There are many things I should be doing, or could be doing, today – many items on my TO DO list. And yet I am drawn to things that need repaired, or fixed, or tidied. I wondered aloud if I am distracted by these things to avoid my lists, or if something about these distractions could be a call to metaphor, a call to spiritual work. With that question, my Inner Critic stopped pestering about the List. Indeed there was a metaphor coming, and so I began.
Months ago, Hubby reported that the zipper on the sleeping bag had broken. I’m not one to toss a perfectly good sleeping bag because the zipper is broken and the fabric torn. The other day, I carefully removed that zipper, and put the sleeping bag back on the table where it had perched for months. Now what?
Well, I could make a Crazy Quilt…. I have loads of fabric, because, after all, I’m not one to toss perfectly good scraps of fabric, or shirts with ink stains. Do I need a Crazy Quilt? No, not really, not any more than I need a broken sleeping bag. But a Crazy Quilt would be a good repurpose. How long would I let this sit, in plain sight, waiting? Should I tackle it and get it out of the way? Or should I tuck it into storage for that elusive Someday.
The thought of a possible metaphor was enticing. Curiosity won. List set aside, I mined my fabric collection, searching my heart for Spirit’s leading. What might this task be telling me? How many things in our lives are kept, tucked away unused, just in case? How many items are forgotten in store rooms and attics, for our children to eventually sort through, toss, and roll their eyes at? Case in point, some of the fabric I have tucked away had been in my mother’s collection, upholstery samples too good to toss.

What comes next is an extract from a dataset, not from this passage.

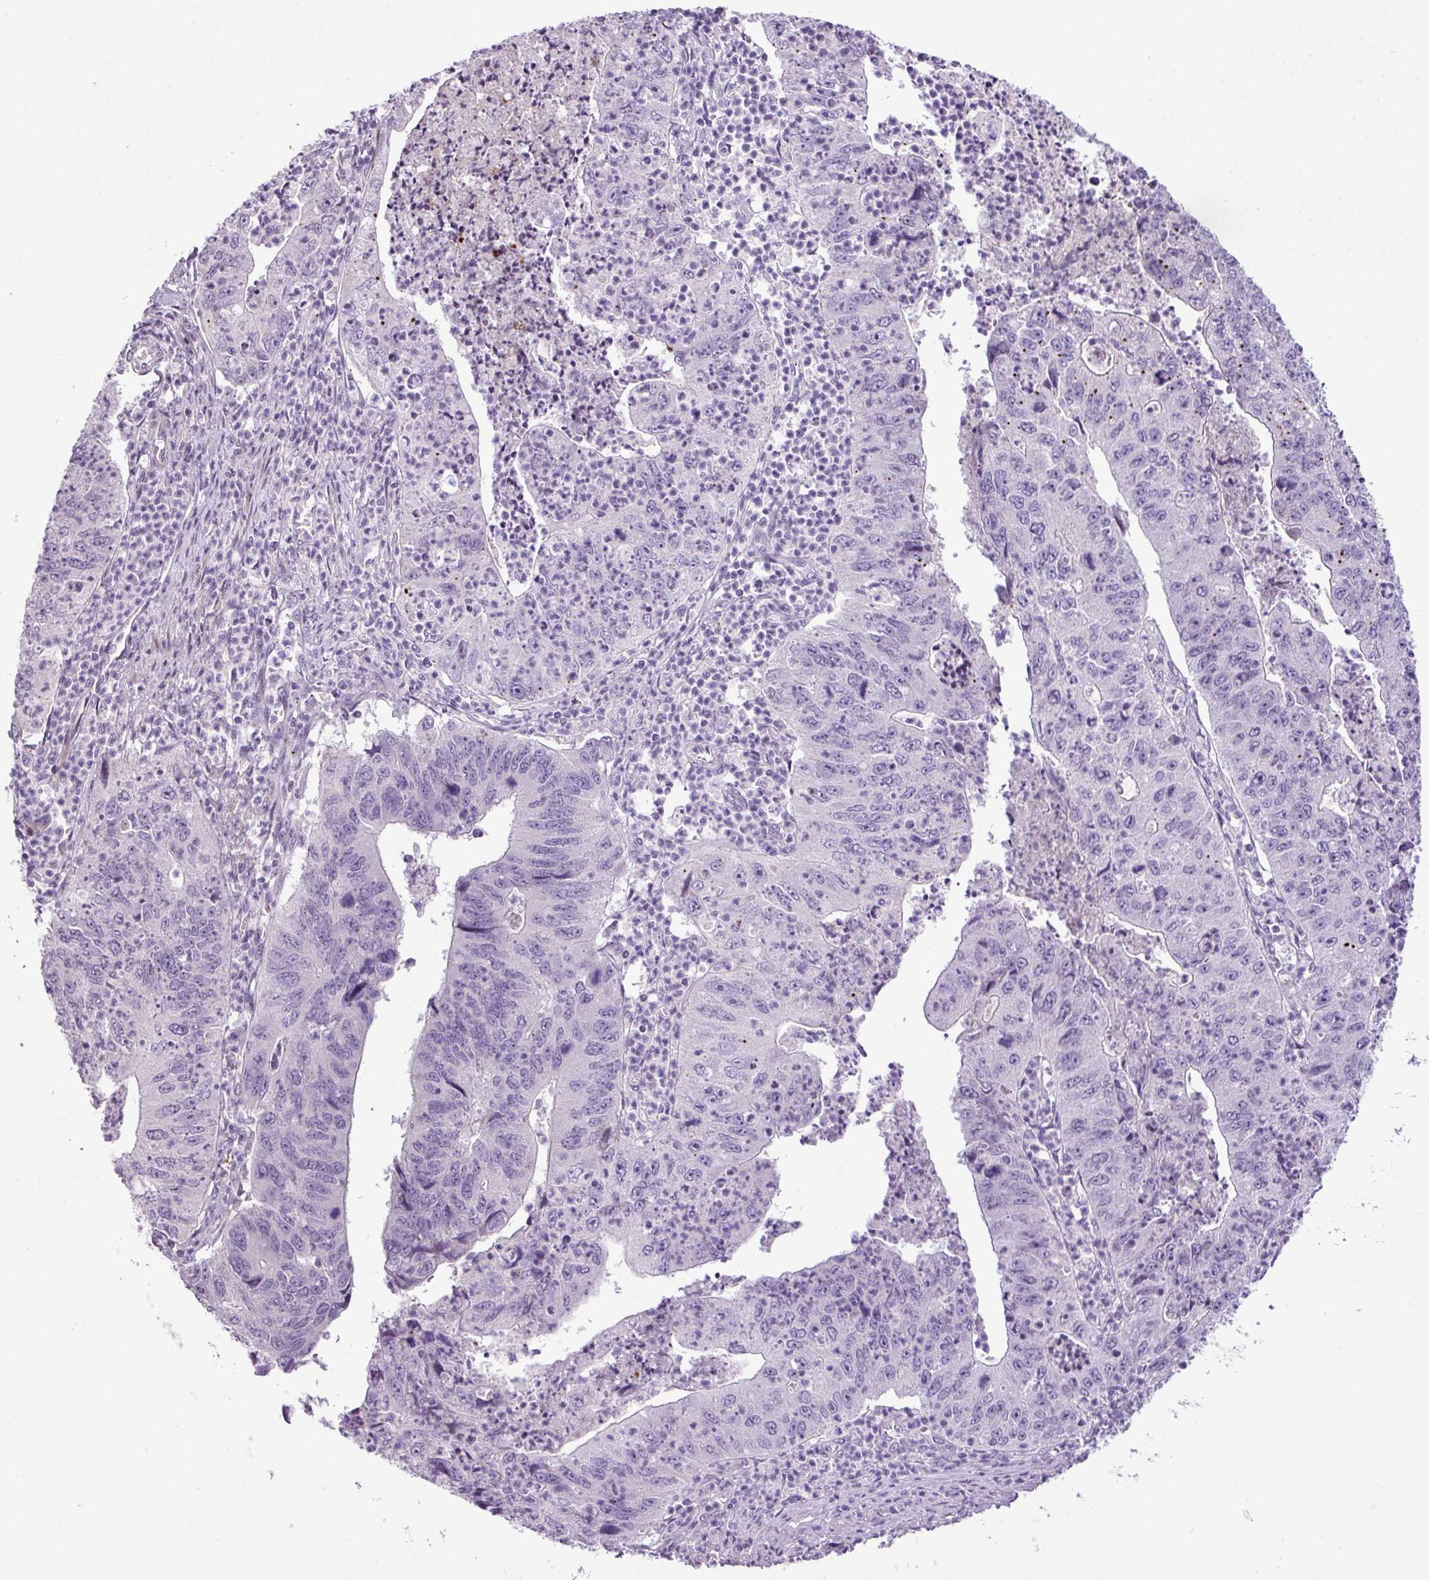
{"staining": {"intensity": "negative", "quantity": "none", "location": "none"}, "tissue": "stomach cancer", "cell_type": "Tumor cells", "image_type": "cancer", "snomed": [{"axis": "morphology", "description": "Adenocarcinoma, NOS"}, {"axis": "topography", "description": "Stomach"}], "caption": "A high-resolution micrograph shows IHC staining of stomach cancer, which exhibits no significant staining in tumor cells.", "gene": "DNAJB13", "patient": {"sex": "male", "age": 59}}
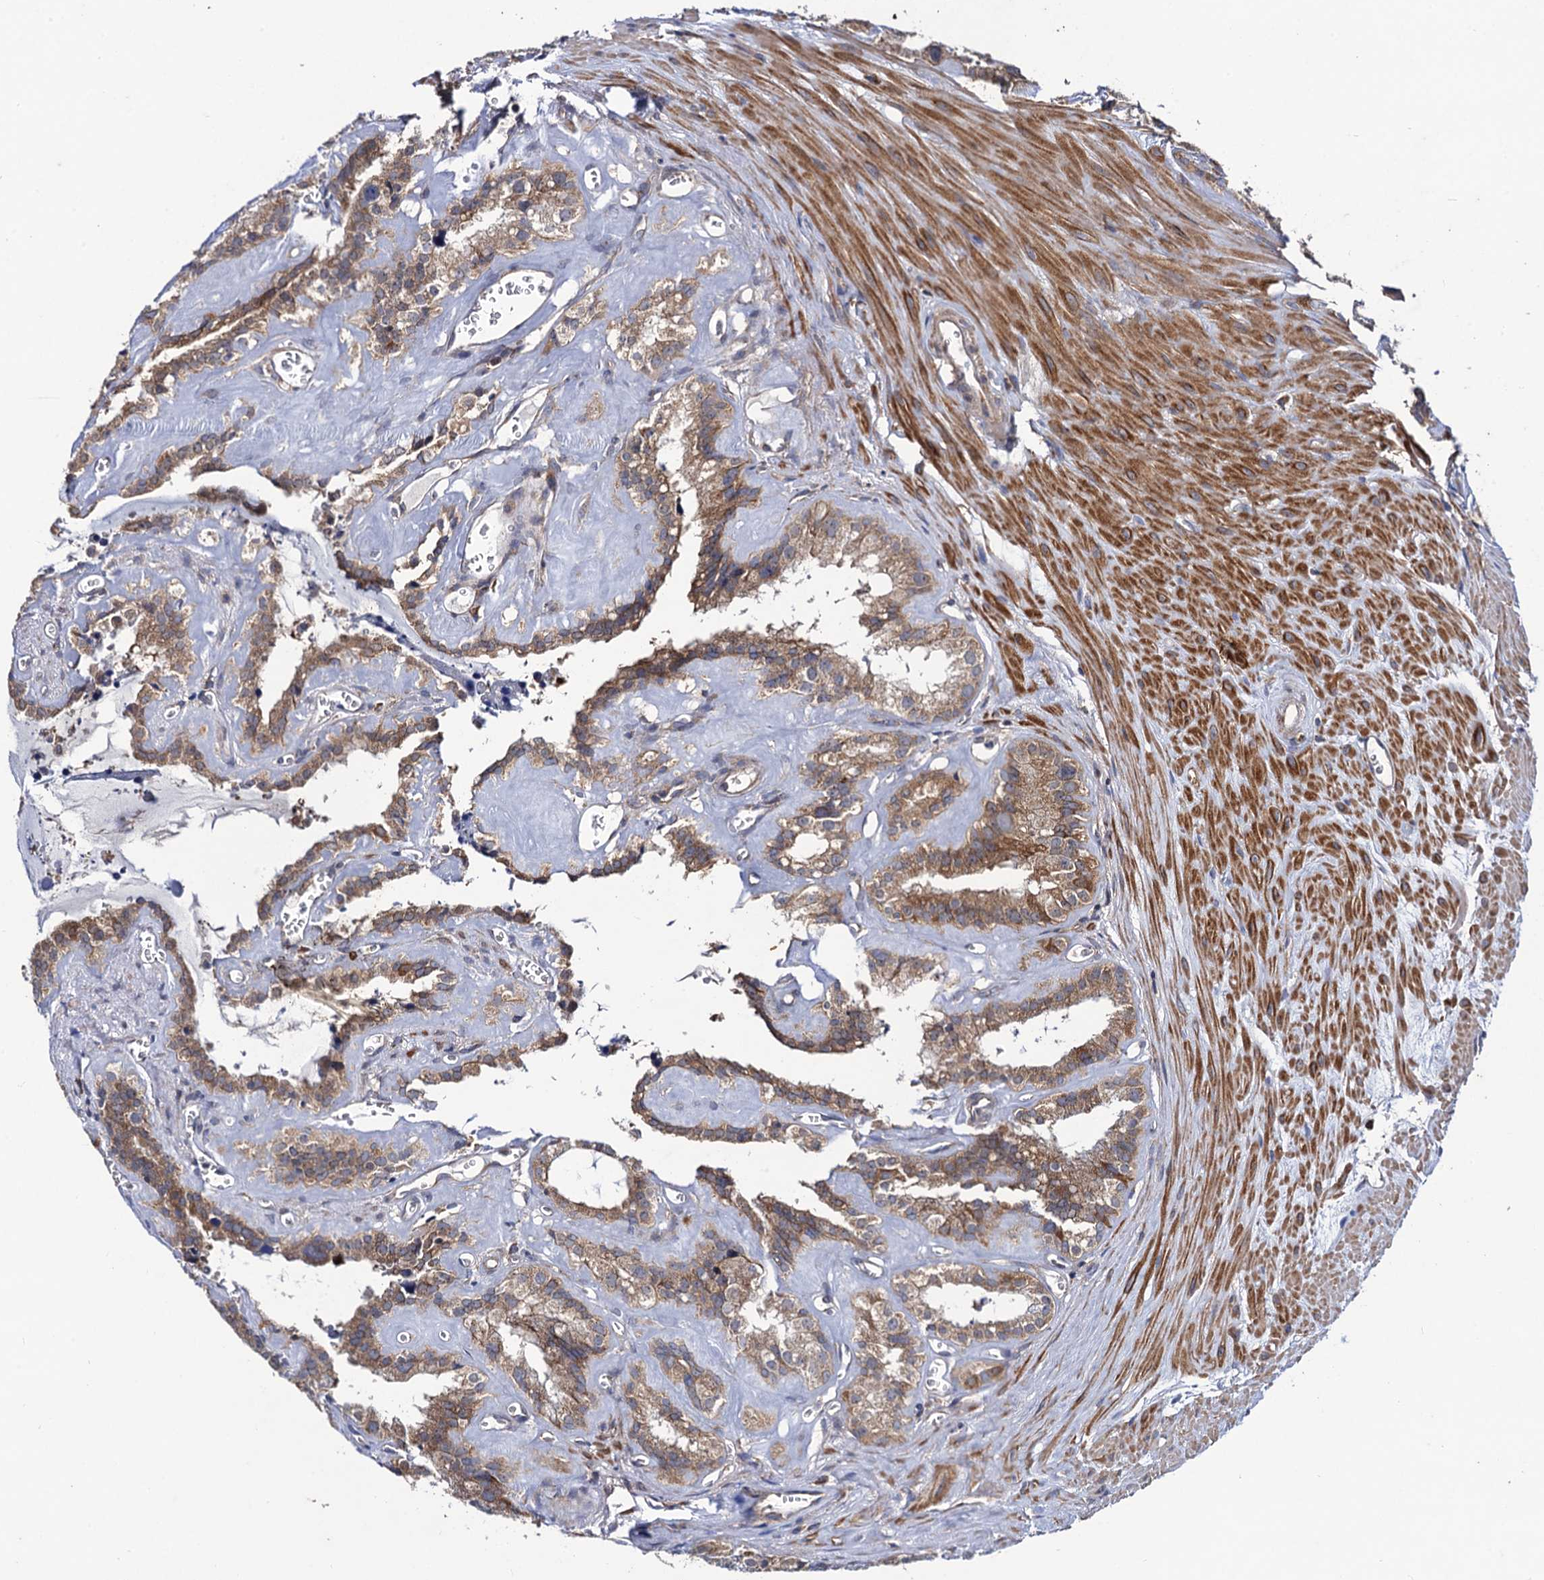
{"staining": {"intensity": "moderate", "quantity": ">75%", "location": "cytoplasmic/membranous"}, "tissue": "seminal vesicle", "cell_type": "Glandular cells", "image_type": "normal", "snomed": [{"axis": "morphology", "description": "Normal tissue, NOS"}, {"axis": "topography", "description": "Prostate"}, {"axis": "topography", "description": "Seminal veicle"}], "caption": "Immunohistochemical staining of normal seminal vesicle demonstrates moderate cytoplasmic/membranous protein staining in about >75% of glandular cells.", "gene": "DYDC1", "patient": {"sex": "male", "age": 59}}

I think of our churches: old hymnbooks and choir music, old banners never used, leftovers from congregations long gone, rooms unused except to store things, pews that sit empty, treasures kept and forgotten. Is it time to repurpose these things, now before we are old and feeble? Now before no one remembers why certain things were kept at all, like the ancient photos in my father’s photo chest? Can we make a “Crazy Quilt” out of our gathered materials and structures that could be useful to someone, somewhere?
I expect I will soon have a repurposed sleeping bag to give away. Someone out there is cold. Someone out there needs this, and I do not. I doubt it will be a piece of art, but it will be useable. Is it time to rethink and repurpose much about how we do church, in order to make something useful for our community or the world? Or will we just keep storing things.
Jesus told the story about a farmer who said, “I’ll tear down my barns and build bigger ones, where I can store all my grain and other goods. Then I’ll say to myself, ‘You have stored up enough good things to last for years to come. Live it up! Eat, drink, and enjoy yourself.’” But God said to him, “You fool! Tonight you will die. Then who will get what you have stored up?” (Luke 12:18-20, CEV).